Task to carry out — Extract every line of the records that contains the string "permisă". Case counts, so match it exactly.
#####
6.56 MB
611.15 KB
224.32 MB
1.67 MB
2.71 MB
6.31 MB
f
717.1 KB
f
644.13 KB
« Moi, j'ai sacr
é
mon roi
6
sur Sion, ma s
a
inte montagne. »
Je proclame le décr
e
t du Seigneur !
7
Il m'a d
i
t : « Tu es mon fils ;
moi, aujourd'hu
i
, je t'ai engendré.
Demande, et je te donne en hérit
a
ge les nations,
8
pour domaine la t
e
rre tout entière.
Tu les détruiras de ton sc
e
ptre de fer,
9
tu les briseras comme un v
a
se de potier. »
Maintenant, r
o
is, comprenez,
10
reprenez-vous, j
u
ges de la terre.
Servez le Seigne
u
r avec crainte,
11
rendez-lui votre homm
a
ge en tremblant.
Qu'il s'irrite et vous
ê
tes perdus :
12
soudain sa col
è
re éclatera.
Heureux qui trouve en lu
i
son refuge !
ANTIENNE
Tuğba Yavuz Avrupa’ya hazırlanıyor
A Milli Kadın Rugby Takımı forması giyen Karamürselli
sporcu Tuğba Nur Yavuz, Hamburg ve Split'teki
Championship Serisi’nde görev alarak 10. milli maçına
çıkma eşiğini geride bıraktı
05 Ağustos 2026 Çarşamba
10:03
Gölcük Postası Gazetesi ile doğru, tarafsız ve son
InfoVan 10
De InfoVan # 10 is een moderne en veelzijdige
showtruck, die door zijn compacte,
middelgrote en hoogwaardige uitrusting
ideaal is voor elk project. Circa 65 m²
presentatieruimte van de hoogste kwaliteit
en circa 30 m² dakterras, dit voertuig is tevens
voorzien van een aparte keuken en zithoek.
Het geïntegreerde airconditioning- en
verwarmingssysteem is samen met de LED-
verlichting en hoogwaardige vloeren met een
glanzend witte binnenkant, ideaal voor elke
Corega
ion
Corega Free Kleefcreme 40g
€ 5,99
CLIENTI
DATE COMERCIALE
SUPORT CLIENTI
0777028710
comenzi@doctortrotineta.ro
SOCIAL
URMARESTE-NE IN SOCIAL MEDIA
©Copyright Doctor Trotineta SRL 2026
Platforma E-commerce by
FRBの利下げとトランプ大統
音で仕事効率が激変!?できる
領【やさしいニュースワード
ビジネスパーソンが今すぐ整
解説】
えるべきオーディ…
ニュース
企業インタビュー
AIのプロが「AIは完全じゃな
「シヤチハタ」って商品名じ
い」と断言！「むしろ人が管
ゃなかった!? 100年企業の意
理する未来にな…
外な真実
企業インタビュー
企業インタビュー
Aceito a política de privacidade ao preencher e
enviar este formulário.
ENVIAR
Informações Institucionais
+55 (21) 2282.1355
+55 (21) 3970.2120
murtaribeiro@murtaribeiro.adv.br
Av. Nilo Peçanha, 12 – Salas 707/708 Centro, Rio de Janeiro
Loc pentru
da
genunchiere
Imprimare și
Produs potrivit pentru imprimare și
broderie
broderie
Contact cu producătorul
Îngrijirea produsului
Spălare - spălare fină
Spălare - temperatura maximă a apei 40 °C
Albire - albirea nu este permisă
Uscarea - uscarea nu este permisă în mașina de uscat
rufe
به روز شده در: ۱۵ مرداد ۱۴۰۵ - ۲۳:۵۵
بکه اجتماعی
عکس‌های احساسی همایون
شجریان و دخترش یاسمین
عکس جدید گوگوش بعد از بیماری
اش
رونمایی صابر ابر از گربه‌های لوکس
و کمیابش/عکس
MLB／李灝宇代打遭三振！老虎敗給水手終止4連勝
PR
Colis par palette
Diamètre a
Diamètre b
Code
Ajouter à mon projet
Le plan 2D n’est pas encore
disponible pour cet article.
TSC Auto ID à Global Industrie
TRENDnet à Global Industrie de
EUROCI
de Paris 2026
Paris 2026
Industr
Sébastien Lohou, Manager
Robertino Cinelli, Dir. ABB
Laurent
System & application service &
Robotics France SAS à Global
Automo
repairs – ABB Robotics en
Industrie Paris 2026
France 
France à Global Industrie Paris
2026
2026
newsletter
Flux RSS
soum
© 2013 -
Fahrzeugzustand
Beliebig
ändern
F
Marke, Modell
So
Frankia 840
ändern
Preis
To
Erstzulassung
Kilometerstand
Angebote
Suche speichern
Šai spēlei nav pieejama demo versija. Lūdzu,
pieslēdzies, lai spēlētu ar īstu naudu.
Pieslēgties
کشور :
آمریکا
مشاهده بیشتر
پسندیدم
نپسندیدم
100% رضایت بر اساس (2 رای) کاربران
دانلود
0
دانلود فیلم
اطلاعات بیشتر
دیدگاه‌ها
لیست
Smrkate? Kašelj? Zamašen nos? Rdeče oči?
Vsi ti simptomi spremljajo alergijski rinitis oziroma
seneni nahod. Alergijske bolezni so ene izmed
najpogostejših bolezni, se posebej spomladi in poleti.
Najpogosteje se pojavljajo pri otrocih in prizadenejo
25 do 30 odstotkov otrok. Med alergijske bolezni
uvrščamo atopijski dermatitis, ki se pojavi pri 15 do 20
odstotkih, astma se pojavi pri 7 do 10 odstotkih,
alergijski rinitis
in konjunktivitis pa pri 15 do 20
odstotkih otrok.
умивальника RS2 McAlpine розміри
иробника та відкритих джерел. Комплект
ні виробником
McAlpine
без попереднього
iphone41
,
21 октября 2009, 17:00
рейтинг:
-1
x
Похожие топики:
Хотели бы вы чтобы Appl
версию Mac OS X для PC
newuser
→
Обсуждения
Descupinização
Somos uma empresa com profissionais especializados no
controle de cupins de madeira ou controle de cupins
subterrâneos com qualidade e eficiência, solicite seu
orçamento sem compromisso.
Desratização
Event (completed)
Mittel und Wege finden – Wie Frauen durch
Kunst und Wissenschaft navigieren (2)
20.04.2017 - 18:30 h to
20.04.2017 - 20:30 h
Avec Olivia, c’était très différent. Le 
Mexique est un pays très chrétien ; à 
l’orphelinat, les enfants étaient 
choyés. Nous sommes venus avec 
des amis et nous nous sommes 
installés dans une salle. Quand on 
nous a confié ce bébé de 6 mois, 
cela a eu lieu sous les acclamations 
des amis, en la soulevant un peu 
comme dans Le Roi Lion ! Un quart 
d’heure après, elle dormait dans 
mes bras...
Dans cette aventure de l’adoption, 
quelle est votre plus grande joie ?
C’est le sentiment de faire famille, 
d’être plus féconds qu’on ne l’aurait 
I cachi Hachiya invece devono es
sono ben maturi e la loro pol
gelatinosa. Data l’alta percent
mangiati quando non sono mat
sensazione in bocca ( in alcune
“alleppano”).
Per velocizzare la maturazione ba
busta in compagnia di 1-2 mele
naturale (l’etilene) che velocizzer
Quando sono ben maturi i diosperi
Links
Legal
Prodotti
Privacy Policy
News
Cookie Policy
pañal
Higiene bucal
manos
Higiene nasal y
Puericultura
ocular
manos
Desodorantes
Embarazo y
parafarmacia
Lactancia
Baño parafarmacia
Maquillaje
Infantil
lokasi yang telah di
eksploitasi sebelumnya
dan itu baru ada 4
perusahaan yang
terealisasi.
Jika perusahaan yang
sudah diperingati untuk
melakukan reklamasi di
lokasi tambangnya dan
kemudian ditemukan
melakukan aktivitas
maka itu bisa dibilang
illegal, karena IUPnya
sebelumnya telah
#####
Completed exercise —
Albire - albirea nu este permisă
Uscarea - uscarea nu este permisă în mașina de uscat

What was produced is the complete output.